10. Failure to Properly Size Data Types
Failure to properly size data types can result in costly performance problems that can be difficult to diagnose and correct. This problem partly stems from the fact that many developers don’t realize that as far as SQL Server is concerned, a VARCHAR(20) is a different data type than a VARCHAR(30). Throwing NVARCHAR versus VARCHAR and NULL versus NOT NULL into the mix only complicates things further. Masking the problem, however, is the fact that SQL Server typically handles subtle differences by transparently converting one data type to another in most cases.
Where this can cause problems, however, is when coercion causes SQL Server to choose an index or table scan instead of a much better-performing index seek. On smaller tables, these effects are typically negligible; however, as tables begin to grow, the effect can become much more pronounced. In some cases, this means that coercion can be a “silent thief” that slows moderately sized queries to a degree that usually goes unnoticed. However, in extreme cases, I’ve seen examples where a stored procedure declared an NVARCHAR(50) parameter and used it in a WHERE clause against a VARCHAR(50) column, which resulted in an index scan that was making the query take four seconds to execute. By simply changing the parameter to match the table’s data type, SQL Server was able to revert to an index seek that completed in milliseconds. Therefore, although the frequency of performance issues caused by this problem is typically very low, it’s always a good idea to pay close attention to data-type declarations and sizing when coding to avoid having your code become a sad statistic in the war on optimizing database performance.

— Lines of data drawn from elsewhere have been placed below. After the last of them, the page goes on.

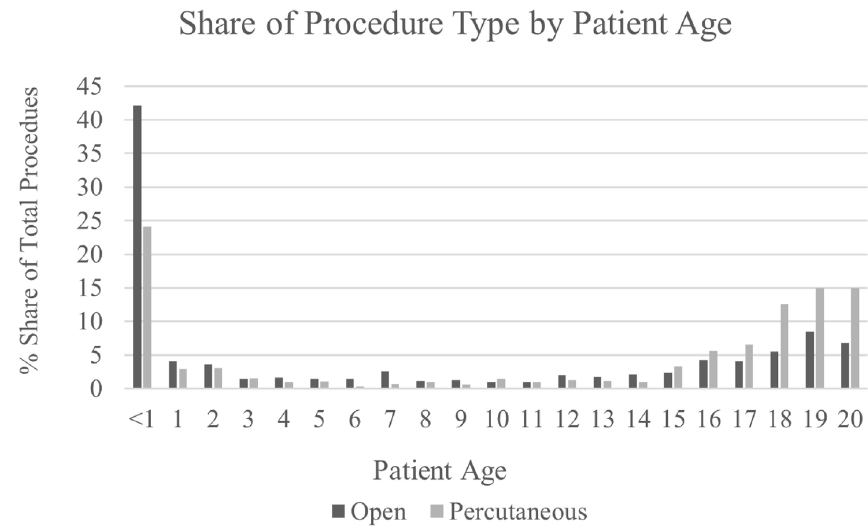
Fig. 1 Percentage share of procedure type by patient age, OT, and PT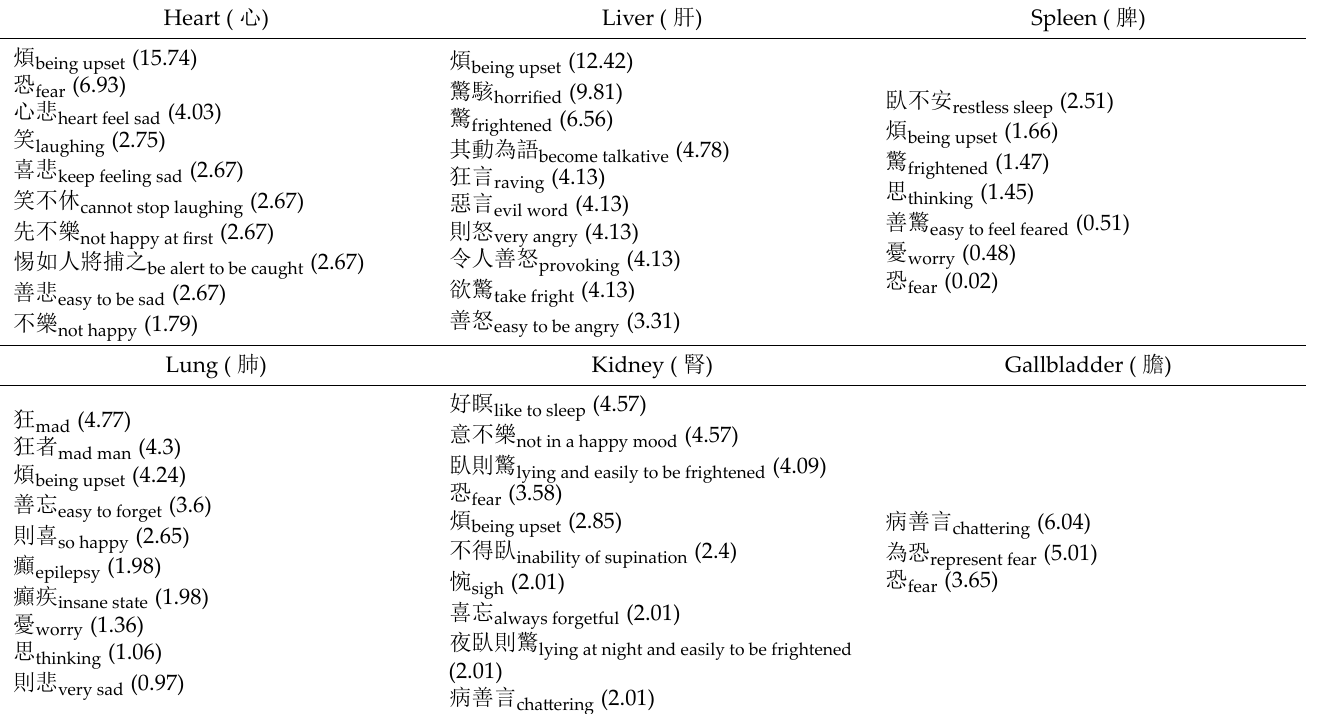
Table 2. Characteristics of the relationships between the five depots and two palaces and top 10 mental disorders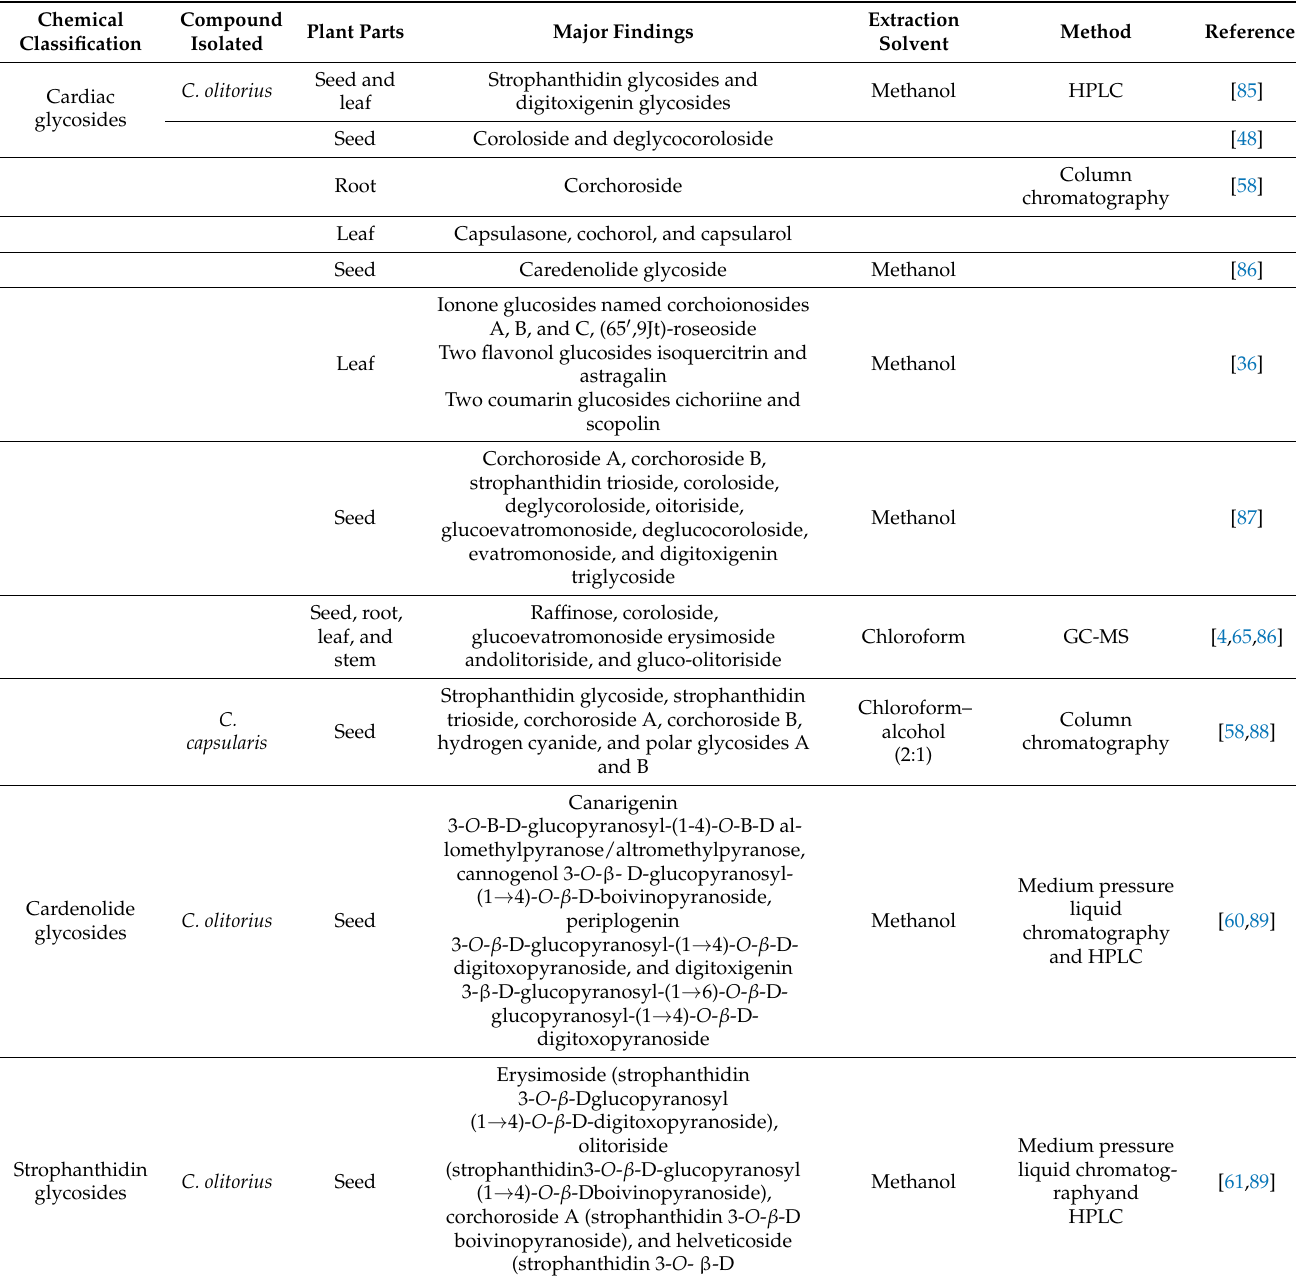
Table 3. Chemicals isolated from different parts of C. capsularis and C. olitorius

Optimizing SQL Server performance is a vast topic that you can approach from many different angles. This article focuses on a smattering of common problems that are typically fairly easy to remedy. My hunch is that most SQL Server deployments suffer from a handful of issues outlined in this article—but it’s my hope that this article has also gotten you to think a bit more about ways to tackle performance issues while you code, rather than after the fact.